§ **TASK PROMPT**:
Write out again the items below, from their very first line through the line that contains "개발자 육지훈입니다. 🚀", including both ends. Leave the pictures out.

******************************

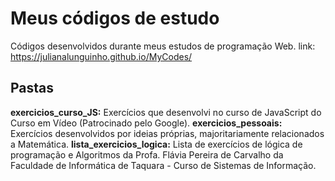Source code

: 
# Meus códigos de estudo

Códigos desenvolvidos durante meus estudos de programação Web.
link: https://julianalunguinho.github.io/MyCodes/

## Pastas

**exercicios_curso_JS:** Exercícios que desenvolvi no curso de JavaScript do Curso em Vídeo (Patrocinado pelo Google).
**exercicios_pessoais:** Exercícios desenvolvidos por ideias próprias, majoritariamente relacionados a Matemática.
**lista_exercicios_logica:** Lista de exercícios de lógica de programação e Algoritmos da Profa. Flávia Pereira de Carvalho da Faculdade de Informática de Taquara - Curso de Sistemas de Informação.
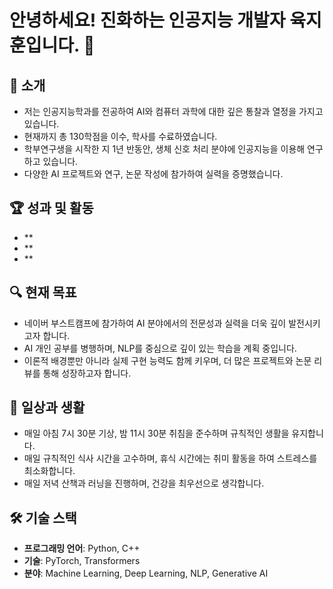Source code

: # 안녕하세요! 진화하는 인공지능 개발자 육지훈입니다. 🚀

## 📌 소개
- 저는 인공지능학과를 전공하여 AI와 컴퓨터 과학에 대한 깊은 통찰과 열정을 가지고 있습니다.
- 현재까지 총 130학점을 이수, 학사를 수료하였습니다.
- 학부연구생을 시작한 지 1년 반동안, 생체 신호 처리 분야에 인공지능을 이용해 연구하고 있습니다.
- 다양한 AI 프로젝트와 연구, 논문 작성에 참가하여 실력을 증명했습니다.

## 🏆 성과 및 활동
- **
- **
- **

## 🔍 현재 목표
- 네이버 부스트캠프에 참가하여 AI 분야에서의 전문성과 실력을 더욱 깊이 발전시키고자 합니다.
- AI 개인 공부를 병행하며, NLP를 중심으로 깊이 있는 학습을 계획 중입니다.
- 이론적 배경뿐만 아니라 실제 구현 능력도 함께 키우며, 더 많은 프로젝트와 논문 리뷰를 통해 성장하고자 합니다.

## 📅 일상과 생활
- 매일 아침 7시 30분 기상, 밤 11시 30분 취침을 준수하며 규칙적인 생활을 유지합니다.
- 매일 규칙적인 식사 시간을 고수하며, 휴식 시간에는 취미 활동을 하여 스트레스를 최소화합니다.
- 매일 저녁 산책과 러닝을 진행하며, 건강을 최우선으로 생각합니다.

## 🛠️ 기술 스택
- **프로그래밍 언어**: Python, C++
- **기술**: PyTorch, Transformers
- **분야**: Machine Learning, Deep Learning, NLP, Generative AI

<!--
**jihunyuk/jihunyuk** is a ✨ _special_ ✨ repository because its `README.md` (this file) appears on your GitHub profile.

Here are some ideas to get you started:

- 🔭 I’m currently working on ...
- 🌱 I’m currently learning ...
- 👯 I’m looking to collaborate on ...
- 🤔 I’m looking for help with ...
- 💬 Ask me about ...
- 📫 How to reach me: ...
- 😄 Pronouns: ...
- ⚡ Fun fact: ...
-->
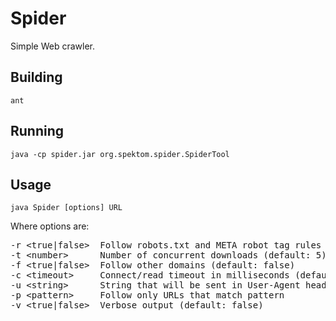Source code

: Spider
=======
Simple Web crawler.

Building
---------
`ant`

Running
--------
`java -cp spider.jar org.spektom.spider.SpiderTool`

Usage
------
`java Spider [options] URL`
 
Where options are:

<pre>
-r &lt;true|false&gt;  Follow robots.txt and META robot tag rules (default: true) 
-t &lt;number&gt;      Number of concurrent downloads (default: 5)
-f &lt;true|false&gt;  Follow other domains (default: false)
-c &lt;timeout&gt;     Connect/read timeout in milliseconds (default: 5000)
-u &lt;string&gt;      String that will be sent in User-Agent header (default: none)
-p &lt;pattern&gt;     Follow only URLs that match pattern
-v &lt;true|false&gt;  Verbose output (default: false)
</pre>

******************************

§ **TASK OUTPUT**:
Source code

: 
# Meus códigos de estudo

Códigos desenvolvidos durante meus estudos de programação Web.
link: https://julianalunguinho.github.io/MyCodes/

## Pastas

**exercicios_curso_JS:** Exercícios que desenvolvi no curso de JavaScript do Curso em Vídeo (Patrocinado pelo Google).
**exercicios_pessoais:** Exercícios desenvolvidos por ideias próprias, majoritariamente relacionados a Matemática.
**lista_exercicios_logica:** Lista de exercícios de lógica de programação e Algoritmos da Profa. Flávia Pereira de Carvalho da Faculdade de Informática de Taquara - Curso de Sistemas de Informação.
Source code

: # 안녕하세요! 진화하는 인공지능 개발자 육지훈입니다. 🚀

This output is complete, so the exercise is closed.